### Task brief
Lower down are entries containing pictures. Copy exactly, without those pictures, the lines from the line with "Elimando widget.js de" through the line with "# Service Mesh".

- Opening Delimiter -

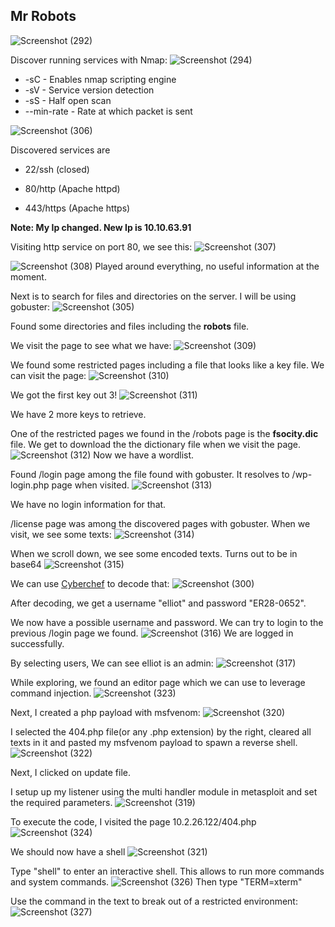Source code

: <h2>Mr Robots </h2>

![Screenshot (292)](https://github.com/user-attachments/assets/054ff140-ca69-4698-996f-a4d5a4c20d8e)

Discover running services with Nmap:
![Screenshot (294)](https://github.com/user-attachments/assets/d5863eea-bc9f-4e49-a45b-db3dd0808564)

- -sC - Enables nmap scripting engine
- -sV - Service version detection
- -sS - Half open scan
- --min-rate - Rate at which packet is sent

![Screenshot (306)](https://github.com/user-attachments/assets/98d36105-26e8-443d-a033-17a7ca2b11ea)

Discovered services are
- 22/ssh (closed)

- 80/http (Apache httpd)
  
- 443/https (Apache https)

<b>Note: My Ip changed. New Ip is 10.10.63.91</b>

Visiting http service on port 80, we see this:
![Screenshot (307)](https://github.com/user-attachments/assets/85ac0719-b717-4b96-a1df-f6e7fea92659)

![Screenshot (308)](https://github.com/user-attachments/assets/786abe0b-bd2d-40d4-8509-0ac776c0ca65)
Played around everything, no useful information at the moment.

Next is to search for files and directories on the server. I will be using gobuster:
![Screenshot (305)](https://github.com/user-attachments/assets/55ecc58a-fe67-4e4f-b6f8-3b695494bbc5)

Found some directories and files including the <b>robots</b> file.

We visit the page to see what we have:
![Screenshot (309)](https://github.com/user-attachments/assets/d514144a-c3d1-4741-979e-81765637a5e8)

We found some restricted pages including a file that looks like a key file. We can visit the page:
![Screenshot (310)](https://github.com/user-attachments/assets/df9d270f-3721-4c39-bc4e-77c08b771d8e)

We got the first key out 3!
![Screenshot (311)](https://github.com/user-attachments/assets/fcf7fbdd-00de-4eb9-aa60-ecd7052b1364)

We have 2 more keys to retrieve.

One of the restricted pages we found in the /robots page is the <b>fsocity.dic</b> file. We get to download the the dictionary file when we visit the page.
![Screenshot (312)](https://github.com/user-attachments/assets/2242682e-21ff-4ad0-8491-12e205fdf500)
Now we have a wordlist.

Found /login page among the file found with gobuster. It resolves to /wp-login.php page when visited.
![Screenshot (313)](https://github.com/user-attachments/assets/a0d933b1-ffb2-4880-9999-be1fb60e8f31)

We have no login information for that.

/license page was among the discovered pages with gobuster. When we visit, we see some texts:
![Screenshot (314)](https://github.com/user-attachments/assets/af46856e-65b8-419f-8d74-86fe34f51133)

When we scroll down, we see some encoded texts. Turns out to be in base64
![Screenshot (315)](https://github.com/user-attachments/assets/43c45640-0341-41b6-93bc-ef7caffdb57b)

We can use <a href="https://gchq.github.io/CyberChef">Cyberchef</a> to decode that:
![Screenshot (300)](https://github.com/user-attachments/assets/59399077-8563-4053-9e56-53000736619a)

After decoding, we get a username "elliot" and password "ER28-0652".

We now have a possible username and password. We can try to login to the previous /login page we found.
![Screenshot (316)](https://github.com/user-attachments/assets/c3deec1f-cec6-41c1-b915-eb27a5882fe0)
We are logged in successfully.

By selecting users, We can see elliot is an admin:
![Screenshot (317)](https://github.com/user-attachments/assets/64f264ca-479e-4e59-a527-35b3d0082f61)

While exploring, we found an editor page which we can use to leverage command injection.
![Screenshot (323)](https://github.com/user-attachments/assets/06d3a7ff-eaef-4691-897d-0af97d5ed533)

Next, I created a php payload with msfvenom:
![Screenshot (320)](https://github.com/user-attachments/assets/e6a66b9d-d8ac-487f-9b60-f7f67451b0af)

I selected the 404.php file(or any .php extension) by the right, cleared all texts in it and pasted my msfvenom payload to spawn a reverse shell.
![Screenshot (322)](https://github.com/user-attachments/assets/fe1eff43-3bad-4d17-b756-769f3e046dbb)

Next, I clicked on update file. 

I setup up my listener using the multi handler module in metasploit and set the required parameters.
![Screenshot (319)](https://github.com/user-attachments/assets/a0df070a-f9c3-4efa-872d-ea21e8157d11)

To execute the code, I visited the page 10.2.26.122/404.php
![Screenshot (324)](https://github.com/user-attachments/assets/4ef2fb30-0aeb-49d9-9446-98c048ed5efc)

We should now have a shell
![Screenshot (321)](https://github.com/user-attachments/assets/05f63ac8-dd62-4331-ad6a-b88757f2aecb)

Type "shell" to enter an interactive shell. This allows to run more commands and system commands.
![Screenshot (326)](https://github.com/user-attachments/assets/f104ee71-b0d9-41e6-b878-6135823fbdf8)
Then type "TERM=xterm"

Use the command in the text to break out of a restricted environment:
![Screenshot (327)](https://github.com/user-attachments/assets/0e5951cc-c4f7-4d82-bd9c-3a8ec29deee1)













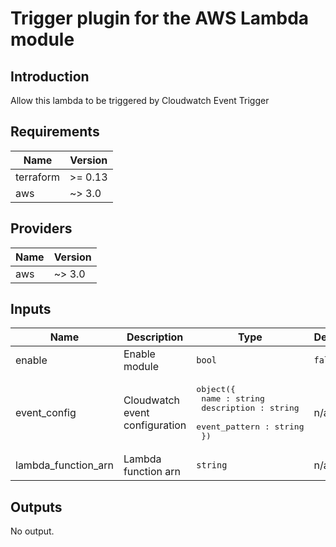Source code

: # Trigger plugin for the AWS Lambda module

## Introduction  
Allow this lambda to be triggered by Cloudwatch Event Trigger

## Requirements

| Name | Version |
|------|---------|
| terraform | >= 0.13 |
| aws | ~> 3.0 |

## Providers

| Name | Version |
|------|---------|
| aws | ~> 3.0 |

## Inputs

| Name | Description | Type | Default | Required |
|------|-------------|------|---------|:--------:|
| enable | Enable module | `bool` | `false` | no |
| event\_config | Cloudwatch event configuration | <pre>object({<br>    name : string<br>    description : string<br>    event_pattern : string<br>  })</pre> | n/a | yes |
| lambda\_function\_arn | Lambda function arn | `string` | n/a | yes |

## Outputs

No output.
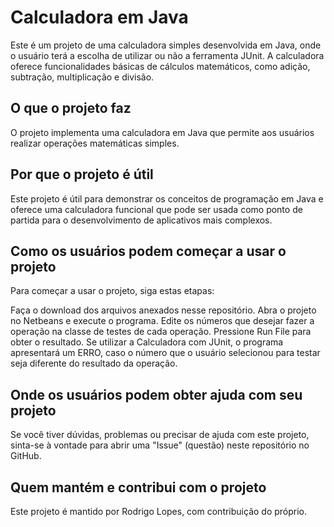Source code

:    # Calculadora em Java
   Este é um projeto de uma calculadora simples desenvolvida em Java, onde o usuário terá a escolha de utilizar ou não a ferramenta JUnit. A calculadora oferece funcionalidades básicas de
   cálculos matemáticos, como adição, subtração, multiplicação e divisão.

   ## O que o projeto faz
   O projeto implementa uma calculadora em Java que permite aos usuários realizar operações matemáticas simples.

   ## Por que o projeto é útil
   Este projeto é útil para demonstrar os conceitos de programação em Java e oferece uma calculadora funcional que
   pode ser usada como ponto de partida para o desenvolvimento de aplicativos mais complexos.

   ## Como os usuários podem começar a usar o projeto
   Para começar a usar o projeto, siga estas etapas:
   
   Faça o download dos arquivos anexados nesse repositório.
   Abra o projeto no Netbeans e execute o programa.
   Edite os números que desejar fazer a operação na classe de testes de cada operação.
   Pressione Run File para obter o resultado.
   Se utilizar a Calculadora com JUnit, o programa apresentará um ERRO, caso o número que o usuário selecionou para testar seja diferente do resultado da operação.
    

   ## Onde os usuários podem obter ajuda com seu projeto
   Se você tiver dúvidas, problemas ou precisar de ajuda com este projeto, sinta-se à vontade para abrir uma
   "Issue" (questão) neste repositório no GitHub.

   ## Quem mantém e contribui com o projeto
   Este projeto é mantido por Rodrigo Lopes, com contribuição do próprio.
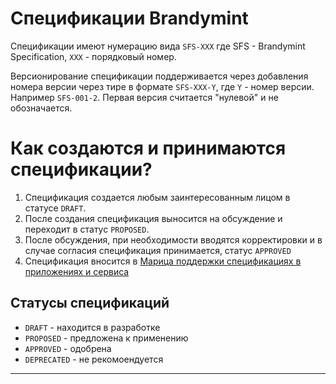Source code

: # Спецификации Brandymint

Спецификации имеют нумерацию вида `SFS-XXX` где SFS - Brandymint Specification,
`XXX` - порядковый номер.

Версионирование спецификации поддерживается через добавления номера версии через тире в формате `SFS-XXX-Y`, где `Y` - номер версии. Например `SFS-001-2`. Первая версия считается "нулевой" и не обозначается.

# Как создаются и принимаются спецификации?

1. Спецификация создается любым заинтересованным лицом в статусе `DRAFT`.
2. После создания спецификация выносится на обсуждение и переходит в статус `PROPOSED`.
3. После обсуждения, при необходимости вводятся корректировки и в случае согласия спецификация принимается, статус `APPROVED`
4. Спецификация вносится в [Марица поддержки спецификациях в приложениях и
сервиса](https://docs.google.com/spreadsheets/d/1zNJiJwFK-JVP3mTqxfX90FKKrElph4g6IoQRzXaOpA4/edit?usp=sharing)

## Статусы спецификаций

* `DRAFT` - находится в разработке
* `PROPOSED` - предложена к применению
* `APPROVED` - одобрена
* `DEPRECATED` - не рекомоендуется 

---
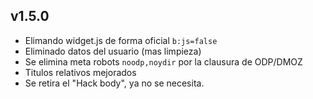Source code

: ## v1.5.0

*   Elimando widget.js de forma oficial `b:js=false`
*   Eliminado datos del usuario (mas limpieza)
*   Se elimina meta robots `noodp,noydir` por la clausura de ODP/DMOZ
*   Titulos relativos mejorados
*   Se retira el "Hack body", ya no se necesita.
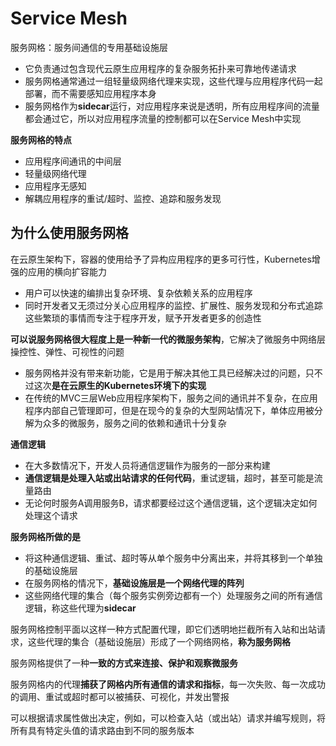 # Service Mesh

服务网格：服务间通信的专用基础设施层

- 它负责通过包含现代云原生应用程序的复杂服务拓扑来可靠地传递请求
- 服务网格通常通过一组轻量级网络代理来实现，这些代理与应用程序代码一起部署，而不需要感知应用程序本身
- 服务网格作为**sidecar**运行，对应用程序来说是透明，所有应用程序间的流量都会通过它，所以对应用程序流量的控制都可以在Service Mesh中实现

**服务网格的特点**

- 应用程序间通讯的中间层
- 轻量级网络代理
- 应用程序无感知
- 解耦应用程序的重试/超时、监控、追踪和服务发现

## 为什么使用服务网格

在云原生架构下，容器的使用给予了异构应用程序的更多可行性，Kubernetes增强的应用的横向扩容能力

- 用户可以快速的编排出复杂环境、复杂依赖关系的应用程序
- 同时开发者又无须过分关心应用程序的监控、扩展性、服务发现和分布式追踪这些繁琐的事情而专注于程序开发，赋予开发者更多的创造性

**可以说服务网格很大程度上是一种新一代的微服务架构**，它解决了微服务中网络层操控性、弹性、可视性的问题

- 服务网格并没有带来新功能，它是用于解决其他工具已经解决过的问题，只不过这次**是在云原生的Kubernetes环境下的实现**
- 在传统的MVC三层Web应用程序架构下，服务之间的通讯并不复杂，在应用程序内部自己管理即可，但是在现今的复杂的大型网站情况下，单体应用被分解为众多的微服务，服务之间的依赖和通讯十分复杂

**通信逻辑**

- 在大多数情况下，开发人员将通信逻辑作为服务的一部分来构建
- **通信逻辑是处理入站或出站请求的任何代码**，重试逻辑，超时，甚至可能是流量路由
- 无论何时服务A调用服务B，请求都要经过这个通信逻辑，这个逻辑决定如何处理这个请求

**服务网格所做的是**

- 将这种通信逻辑、重试、超时等从单个服务中分离出来，并将其移到一个单独的基础设施层
- 在服务网格的情况下，**基础设施层是一个网络代理的阵列**
- 这些网络代理的集合（每个服务实例旁边都有一个）处理服务之间的所有通信逻辑，称这些代理为**sidecar**

服务网格控制平面以这样一种方式配置代理，即它们透明地拦截所有入站和出站请求，这些代理的集合（基础设施层）形成了一个网络网格，**称为服务网格**

服务网格提供了一种**一致的方式来连接、保护和观察微服务**

服务网格内的代理**捕获了网格内所有通信的请求和指标**，每一次失败、每一次成功的调用、重试或超时都可以被捕获、可视化，并发出警报

可以根据请求属性做出决定，例如，可以检查入站（或出站）请求并编写规则，将所有具有特定头值的请求路由到不同的服务版本

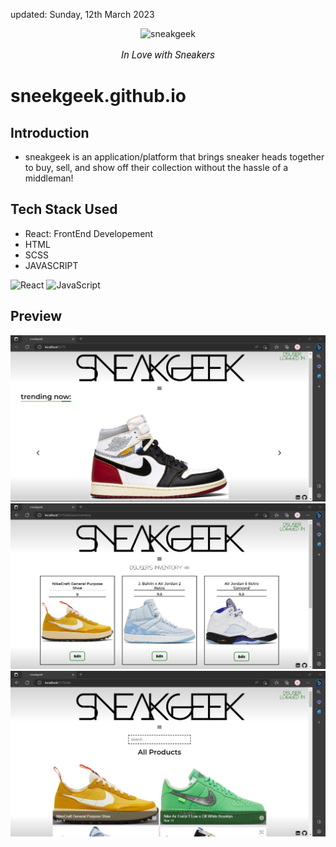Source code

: 
   updated: Sunday, 12th March 2023

<div align=center>
        <img width=200 src="public/sneakgeek.ico" alt="sneakgeek">
    </a>
    <p style="font-family: roboto, calibri; font-size:12pt; font-style:italic"> In Love with Sneakers </p>
    </a>
</div>

# sneekgeek.github.io

## Introduction

-   sneakgeek is an application/platform that brings sneaker heads together to buy, sell, and show off their collection without the hassle of a middleman!

## Tech Stack Used

-   React: FrontEnd Developement
-   HTML
-   SCSS
-   JAVASCRIPT

![React](https://img.shields.io/badge/react-%2320232a.svg?style=for-the-badge&logo=react&logoColor=%2361DAFB)
![JavaScript](https://img.shields.io/badge/javascript-%23323330.svg?style=for-the-badge&logo=javascript&logoColor=%23F7DF1E) 

## Preview

![alt](./public/site_pic1.jpg)
![alt](./public/site_pic2.jpg)
![alt](./public/site_pic3.jpg)



[line]: https://user-images.githubusercontent.com/75939390/137615281-3a875960-92cc-407f-97fe-fd2319bdb252.png
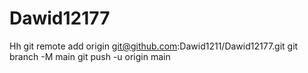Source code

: # Dawid12177
Hh
git remote add origin git@github.com:Dawid1211/Dawid12177.git
 git branch -M main 
git push -u origin main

- Closing Delimiter -

### Task output
*   Elimando widget.js de forma oficial `b:js=false`
*   Eliminado datos del usuario (mas limpieza)
*   Se elimina meta robots `noodp,noydir` por la clausura de ODP/DMOZ
*   Titulos relativos mejorados
*   Se retira el "Hack body", ya no se necesita.
 # Service Mesh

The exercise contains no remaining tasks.